+++ Extracted text +++

A guardsman walks on rail cars with concertina wire along the Texas-Mexico border, Jan. 3, 2024, in Eagle Pass, Texas. [AP Photo/Eric Gay]

On Thursday, Florida Gov. Ron DeSantis announced that he would authorize the deployment of up to 1,000 Florida National Guard soldiers to Texas. The move was in support of Donald Trump’s election campaign and Texas Gov. Greg Abbott’s war on immigrants and usurpation of federal authority over the US/Mexico border.

Flanked by dozens of Florida state troopers, DeSantis called for the states to “band together.” He promoted the Republican Party’s propaganda line that the flow of refugees across the southern border constitutes a foreign “invasion,” and pledged to “stop the invasion once and for all.”

DeSantis said the goal of the deployment was to help “Texas fortify the border, add barriers, and wire.” He also revealed that for the first time, Florida’s recently created civilian military force, the Florida State Guard, would be deployed outside the state, going to Texas to reinforce Abbott’s border mission.

Florida Governor Ron DeSantis speaks at a town hall meeting in Eagle Pass, Texas, Monday, June 26, 2023. [AP Photo/Eric Gay]

Last week, in a 5–4 decision, the US Supreme Court ruled that federal Customs and Border Protection agents could remove concertina wire installed by the Texas National Guard along the Rio Grande River in order to gain access to the river and process migrants seeking to cross into the US. The Biden Justice Department had filed an emergency appeal to the Supreme Court to lift an injunction against US border agents taking down razor wire that had been imposed by a Texas state court and upheld by the Fifth Circuit Court of Appeals.

Abbott had ordered barbed wire strung and buoys placed in the Rio Grande in defiance of federal immigration authorities. This was in line with his mobilization of the Texas National Guard to seize control of the border and block the US Border Patrol from gaining access.

In making his announcement on deploying Florida National Guard soldiers to Texas, DeSantis is joining virtually the entire Republican Party in thumbing his nose at the Supreme Court decision and challenging the authority of the Biden administration. The predominant political narrative of the GOP is that Biden and the Democrats are refusing to enforce immigration laws in order to abet an “invasion” of future Democratic voters.

Following the Supreme Court decision last week, Trump implored governors on his social media account to “deploy their guards” to Texas.

“We encourage all willing States to deploy their guards to Texas to prevent the entry of illegals, and to them remove back across the Border,” Trump wrote. Trump promised that on “Day One” of his second term he would work “hand in hand with Governor Abbott and other Border States to Stop the Invasion, Seal the Border, and Rapidly Begin the Largest Domestic Deportation Operation in History. Those Biden has let in should not get comfortable because they will be going home.”

+++ Supplied data +++

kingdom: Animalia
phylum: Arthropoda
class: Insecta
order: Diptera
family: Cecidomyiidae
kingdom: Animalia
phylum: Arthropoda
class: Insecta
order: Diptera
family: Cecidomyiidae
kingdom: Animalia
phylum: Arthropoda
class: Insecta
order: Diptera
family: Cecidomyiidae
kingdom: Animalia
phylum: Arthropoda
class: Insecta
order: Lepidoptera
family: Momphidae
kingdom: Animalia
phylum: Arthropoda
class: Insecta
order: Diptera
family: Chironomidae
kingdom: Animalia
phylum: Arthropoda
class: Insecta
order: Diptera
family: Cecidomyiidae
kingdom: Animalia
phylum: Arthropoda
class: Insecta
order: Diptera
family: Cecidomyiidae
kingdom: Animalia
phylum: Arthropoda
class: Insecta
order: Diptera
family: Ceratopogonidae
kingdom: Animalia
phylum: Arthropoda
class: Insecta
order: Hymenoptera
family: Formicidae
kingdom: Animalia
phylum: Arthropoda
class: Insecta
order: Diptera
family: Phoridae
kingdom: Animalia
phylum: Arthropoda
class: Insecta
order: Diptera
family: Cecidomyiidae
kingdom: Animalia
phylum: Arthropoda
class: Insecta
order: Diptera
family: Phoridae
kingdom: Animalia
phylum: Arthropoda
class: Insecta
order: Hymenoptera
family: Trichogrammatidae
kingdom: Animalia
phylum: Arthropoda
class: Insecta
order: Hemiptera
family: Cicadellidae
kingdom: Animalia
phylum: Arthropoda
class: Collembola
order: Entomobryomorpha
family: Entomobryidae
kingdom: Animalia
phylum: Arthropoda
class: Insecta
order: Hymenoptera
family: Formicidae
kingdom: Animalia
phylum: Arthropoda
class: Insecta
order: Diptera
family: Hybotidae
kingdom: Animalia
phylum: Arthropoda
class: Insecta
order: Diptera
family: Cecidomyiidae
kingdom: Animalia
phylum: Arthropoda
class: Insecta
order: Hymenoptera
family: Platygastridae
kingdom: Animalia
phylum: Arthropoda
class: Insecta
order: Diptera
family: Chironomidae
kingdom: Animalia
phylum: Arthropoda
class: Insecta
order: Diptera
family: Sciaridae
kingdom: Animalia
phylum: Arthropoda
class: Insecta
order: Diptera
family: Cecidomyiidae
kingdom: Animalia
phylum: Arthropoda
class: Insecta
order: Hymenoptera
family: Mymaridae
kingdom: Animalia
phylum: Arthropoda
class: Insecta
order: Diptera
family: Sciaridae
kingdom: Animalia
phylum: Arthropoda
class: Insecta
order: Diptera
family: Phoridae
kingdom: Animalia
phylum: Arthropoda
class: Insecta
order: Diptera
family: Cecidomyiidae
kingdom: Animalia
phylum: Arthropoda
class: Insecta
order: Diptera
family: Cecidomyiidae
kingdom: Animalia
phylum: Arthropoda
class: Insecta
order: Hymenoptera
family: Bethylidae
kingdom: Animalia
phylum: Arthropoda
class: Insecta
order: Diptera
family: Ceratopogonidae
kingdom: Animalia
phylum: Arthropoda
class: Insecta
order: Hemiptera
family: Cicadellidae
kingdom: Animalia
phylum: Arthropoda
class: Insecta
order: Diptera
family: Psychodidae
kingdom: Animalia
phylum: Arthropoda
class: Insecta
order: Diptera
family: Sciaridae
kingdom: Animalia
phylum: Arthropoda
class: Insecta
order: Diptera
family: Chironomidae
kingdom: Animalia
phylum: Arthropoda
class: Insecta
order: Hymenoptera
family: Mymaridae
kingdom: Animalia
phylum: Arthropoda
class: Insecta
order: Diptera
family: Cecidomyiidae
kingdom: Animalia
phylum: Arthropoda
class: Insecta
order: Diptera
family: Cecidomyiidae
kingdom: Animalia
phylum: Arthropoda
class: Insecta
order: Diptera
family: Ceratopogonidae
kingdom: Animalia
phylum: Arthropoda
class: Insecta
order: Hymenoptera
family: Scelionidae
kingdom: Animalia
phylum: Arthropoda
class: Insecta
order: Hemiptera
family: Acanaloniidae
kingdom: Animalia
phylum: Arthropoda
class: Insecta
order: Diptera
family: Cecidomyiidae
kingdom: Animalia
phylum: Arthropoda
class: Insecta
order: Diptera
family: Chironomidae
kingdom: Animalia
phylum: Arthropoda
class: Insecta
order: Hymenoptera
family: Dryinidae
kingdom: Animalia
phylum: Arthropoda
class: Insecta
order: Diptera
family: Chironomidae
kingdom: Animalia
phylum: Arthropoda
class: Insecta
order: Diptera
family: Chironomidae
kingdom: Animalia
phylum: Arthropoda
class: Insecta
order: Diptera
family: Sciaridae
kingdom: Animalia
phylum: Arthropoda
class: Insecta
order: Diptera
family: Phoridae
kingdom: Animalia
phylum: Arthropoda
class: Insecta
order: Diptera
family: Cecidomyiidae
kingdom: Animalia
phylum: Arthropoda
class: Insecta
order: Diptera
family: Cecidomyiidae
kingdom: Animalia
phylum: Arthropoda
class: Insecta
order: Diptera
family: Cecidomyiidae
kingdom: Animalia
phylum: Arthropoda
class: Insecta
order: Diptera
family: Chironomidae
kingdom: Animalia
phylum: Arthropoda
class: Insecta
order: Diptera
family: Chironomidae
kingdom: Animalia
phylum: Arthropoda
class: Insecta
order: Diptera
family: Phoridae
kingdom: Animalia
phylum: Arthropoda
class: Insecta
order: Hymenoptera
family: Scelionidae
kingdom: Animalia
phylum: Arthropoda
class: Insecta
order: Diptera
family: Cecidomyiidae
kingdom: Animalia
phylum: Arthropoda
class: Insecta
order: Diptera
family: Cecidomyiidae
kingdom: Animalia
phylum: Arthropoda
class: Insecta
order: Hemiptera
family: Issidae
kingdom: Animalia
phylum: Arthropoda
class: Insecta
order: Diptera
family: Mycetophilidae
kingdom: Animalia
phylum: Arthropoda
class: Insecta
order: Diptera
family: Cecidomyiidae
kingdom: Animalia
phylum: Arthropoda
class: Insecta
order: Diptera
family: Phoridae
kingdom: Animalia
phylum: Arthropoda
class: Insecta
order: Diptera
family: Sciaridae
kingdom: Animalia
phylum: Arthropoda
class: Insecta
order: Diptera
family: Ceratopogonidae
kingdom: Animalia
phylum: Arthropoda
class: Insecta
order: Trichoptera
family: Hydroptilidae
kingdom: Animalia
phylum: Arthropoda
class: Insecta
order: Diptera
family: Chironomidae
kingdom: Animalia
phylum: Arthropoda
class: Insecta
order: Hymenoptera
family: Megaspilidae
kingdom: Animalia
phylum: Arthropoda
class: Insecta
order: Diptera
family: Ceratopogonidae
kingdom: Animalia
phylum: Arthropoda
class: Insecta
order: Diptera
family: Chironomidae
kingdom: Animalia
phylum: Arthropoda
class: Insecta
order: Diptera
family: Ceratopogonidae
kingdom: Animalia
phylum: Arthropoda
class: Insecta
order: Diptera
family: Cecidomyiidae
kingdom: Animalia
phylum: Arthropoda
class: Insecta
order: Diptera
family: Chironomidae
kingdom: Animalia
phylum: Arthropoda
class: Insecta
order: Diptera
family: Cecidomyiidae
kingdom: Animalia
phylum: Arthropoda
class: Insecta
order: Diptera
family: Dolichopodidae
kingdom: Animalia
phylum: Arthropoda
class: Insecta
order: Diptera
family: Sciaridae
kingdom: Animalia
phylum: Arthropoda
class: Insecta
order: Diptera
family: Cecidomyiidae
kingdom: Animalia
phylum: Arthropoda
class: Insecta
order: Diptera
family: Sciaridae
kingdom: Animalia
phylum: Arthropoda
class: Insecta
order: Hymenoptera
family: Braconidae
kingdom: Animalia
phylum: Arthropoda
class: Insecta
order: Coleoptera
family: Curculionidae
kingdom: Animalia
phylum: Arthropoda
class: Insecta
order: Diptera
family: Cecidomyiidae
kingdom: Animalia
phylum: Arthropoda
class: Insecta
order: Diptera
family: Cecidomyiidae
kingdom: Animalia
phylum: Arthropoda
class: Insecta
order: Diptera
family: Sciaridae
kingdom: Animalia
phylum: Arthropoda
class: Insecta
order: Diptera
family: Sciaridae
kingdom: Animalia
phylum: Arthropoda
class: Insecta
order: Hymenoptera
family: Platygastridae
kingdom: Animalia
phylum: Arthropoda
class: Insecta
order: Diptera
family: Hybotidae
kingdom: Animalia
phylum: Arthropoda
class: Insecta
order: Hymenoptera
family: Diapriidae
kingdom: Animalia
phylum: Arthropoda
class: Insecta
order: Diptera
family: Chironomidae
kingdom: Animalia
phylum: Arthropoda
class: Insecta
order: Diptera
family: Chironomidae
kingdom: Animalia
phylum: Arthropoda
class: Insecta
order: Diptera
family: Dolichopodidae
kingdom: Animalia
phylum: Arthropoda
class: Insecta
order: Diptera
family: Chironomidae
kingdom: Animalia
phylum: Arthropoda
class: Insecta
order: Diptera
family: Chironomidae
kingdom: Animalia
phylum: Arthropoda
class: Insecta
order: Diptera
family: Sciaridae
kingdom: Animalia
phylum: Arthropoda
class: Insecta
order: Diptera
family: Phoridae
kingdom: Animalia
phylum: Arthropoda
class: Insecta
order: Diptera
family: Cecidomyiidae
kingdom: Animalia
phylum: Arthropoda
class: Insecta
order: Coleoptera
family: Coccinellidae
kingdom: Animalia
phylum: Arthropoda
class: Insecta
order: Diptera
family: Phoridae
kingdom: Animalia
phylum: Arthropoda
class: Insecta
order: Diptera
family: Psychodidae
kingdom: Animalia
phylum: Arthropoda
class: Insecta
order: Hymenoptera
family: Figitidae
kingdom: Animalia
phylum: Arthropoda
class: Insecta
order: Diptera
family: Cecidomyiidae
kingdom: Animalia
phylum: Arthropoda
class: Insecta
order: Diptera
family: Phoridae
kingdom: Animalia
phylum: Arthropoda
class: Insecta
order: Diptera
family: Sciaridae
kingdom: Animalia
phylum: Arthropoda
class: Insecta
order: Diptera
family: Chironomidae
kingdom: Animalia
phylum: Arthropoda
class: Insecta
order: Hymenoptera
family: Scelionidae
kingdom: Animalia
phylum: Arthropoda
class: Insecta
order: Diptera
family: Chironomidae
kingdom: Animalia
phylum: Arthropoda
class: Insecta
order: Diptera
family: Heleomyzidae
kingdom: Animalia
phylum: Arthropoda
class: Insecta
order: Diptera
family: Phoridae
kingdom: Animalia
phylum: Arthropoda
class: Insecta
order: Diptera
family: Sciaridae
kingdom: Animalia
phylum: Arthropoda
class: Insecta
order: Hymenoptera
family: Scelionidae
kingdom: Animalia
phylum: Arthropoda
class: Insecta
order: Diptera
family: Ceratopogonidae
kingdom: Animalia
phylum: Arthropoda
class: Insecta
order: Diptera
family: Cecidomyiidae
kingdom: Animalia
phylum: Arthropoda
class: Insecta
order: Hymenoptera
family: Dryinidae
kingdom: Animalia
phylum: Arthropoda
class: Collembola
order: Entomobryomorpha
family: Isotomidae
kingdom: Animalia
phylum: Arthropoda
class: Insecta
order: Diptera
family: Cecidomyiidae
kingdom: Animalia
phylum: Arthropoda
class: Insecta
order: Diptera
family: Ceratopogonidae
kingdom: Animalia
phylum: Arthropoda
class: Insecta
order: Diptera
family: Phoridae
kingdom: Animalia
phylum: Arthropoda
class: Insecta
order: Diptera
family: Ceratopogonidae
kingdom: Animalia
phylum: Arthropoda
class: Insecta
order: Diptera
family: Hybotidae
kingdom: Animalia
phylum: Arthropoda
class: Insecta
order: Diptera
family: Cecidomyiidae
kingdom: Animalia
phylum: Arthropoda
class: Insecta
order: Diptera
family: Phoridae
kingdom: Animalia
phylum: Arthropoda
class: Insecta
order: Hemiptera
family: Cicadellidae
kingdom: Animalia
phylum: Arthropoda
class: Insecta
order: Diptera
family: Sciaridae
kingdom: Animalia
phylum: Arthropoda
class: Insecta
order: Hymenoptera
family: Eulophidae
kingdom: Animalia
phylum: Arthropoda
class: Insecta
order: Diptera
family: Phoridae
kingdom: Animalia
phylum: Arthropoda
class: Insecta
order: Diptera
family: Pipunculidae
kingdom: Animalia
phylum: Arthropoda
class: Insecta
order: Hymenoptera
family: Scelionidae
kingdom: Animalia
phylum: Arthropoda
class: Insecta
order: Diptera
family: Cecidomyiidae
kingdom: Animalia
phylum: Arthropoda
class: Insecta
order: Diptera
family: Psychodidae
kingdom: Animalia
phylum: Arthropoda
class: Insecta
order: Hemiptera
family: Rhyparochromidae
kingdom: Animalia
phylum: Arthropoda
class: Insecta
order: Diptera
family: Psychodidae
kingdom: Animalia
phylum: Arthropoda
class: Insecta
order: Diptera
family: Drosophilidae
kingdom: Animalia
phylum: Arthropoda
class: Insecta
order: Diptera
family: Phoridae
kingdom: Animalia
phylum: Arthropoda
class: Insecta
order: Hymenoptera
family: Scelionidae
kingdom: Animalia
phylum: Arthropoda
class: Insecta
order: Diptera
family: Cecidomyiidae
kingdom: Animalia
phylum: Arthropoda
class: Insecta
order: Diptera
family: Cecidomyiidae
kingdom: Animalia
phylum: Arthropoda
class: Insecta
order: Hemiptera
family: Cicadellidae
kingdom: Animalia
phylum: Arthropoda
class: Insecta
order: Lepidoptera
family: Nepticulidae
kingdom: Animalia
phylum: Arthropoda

+++

◆ Objective: Extend the article on the Texas border deployment from the point where it stops. The listing is separate material with no connection to the article on the Texas border deployment.

◆ Response:
In a letter released Friday, 24 out of 25 Republican members of Texas’ US House delegation encouraged Abbott to “hold the line against the Biden Administration and continue to do everything you can to protect our Southern Border.” They thanked Abbott for his “resolve” and pledged to stand with him “against this illegal alien invasion enabled by cartels and the Biden Administration.”

Far from an invading army, the vast majority of migrants coming to the US are leaving everything behind in the hopes of achieving the “American dream.” Unable to make a decent living in their home countries, or facing the threat of gang violence and political persecution, many have no choice but to make the perilous and dangerous journey, often from countries that have been devastated by US-backed coups, sanctions or military occupation.

Thursday’s announcement by DeSantis is just the latest in a series of troop deployments Republican governors have authorized in the last year in furtherance of Abbott’s anti-immigrant Operation Lone Star. Last week, Virginia Gov. Glenn Youngkin’s office confirmed to Newsweek that the state had already deployed 100 National Guard troops in support of Lone Star. A spokesperson for North Dakota Governor Doug Burgum confirmed to Newsweek that “125 soldiers from the 817th Engineer Company” were currently deployed to the border.

Several other governors have dispatched troops to Texas since Abbott initiated Operation Lone Star in 2021. Last summer, Govs. Sarah Huckabee Sanders (Arkansas) and Kristi Noem (South Dakota) deployed 80 and 50 National Guard soldiers to the Texas-Mexico border, respectively. Sixty-one soldiers from the Nebraska National Guard were also deployed last year to the border.

DeSantis’ announcement came one day after Republicans on the House Homeland Security Committee voted to advance articles of impeachment against Department of Homeland Security (DHS) Secretary Alejandro Mayorkas. Despite the fact that under Mayorkas the DHS has deported and incarcerated immigrants at similar rates to those under Trump, Republicans have accused the secretary, the son of a Cuban Jew, and President Joe Biden of purposely planning an “invasion” of “illegal aliens” to “replace” native-born Americans.

Far from defending the democratic rights of immigrants or pushing back on this neo-Nazi “invasion” narrative, the Biden administration is doing everything in its power to appease its “Republican colleagues” in the hopes of securing the necessary votes to pass a $110 billion national security supplemental package that includes, most importantly for the Biden White House, over $61 billion in military aid to Ukraine for the war against Russia. The bill also includes $14 billion for Israel, currently engaged in genocide against Palestinians in Gaza, as well as billions for Taiwan to prepare for war with China and $14 billion to hire more US border police and expand the surveillance state.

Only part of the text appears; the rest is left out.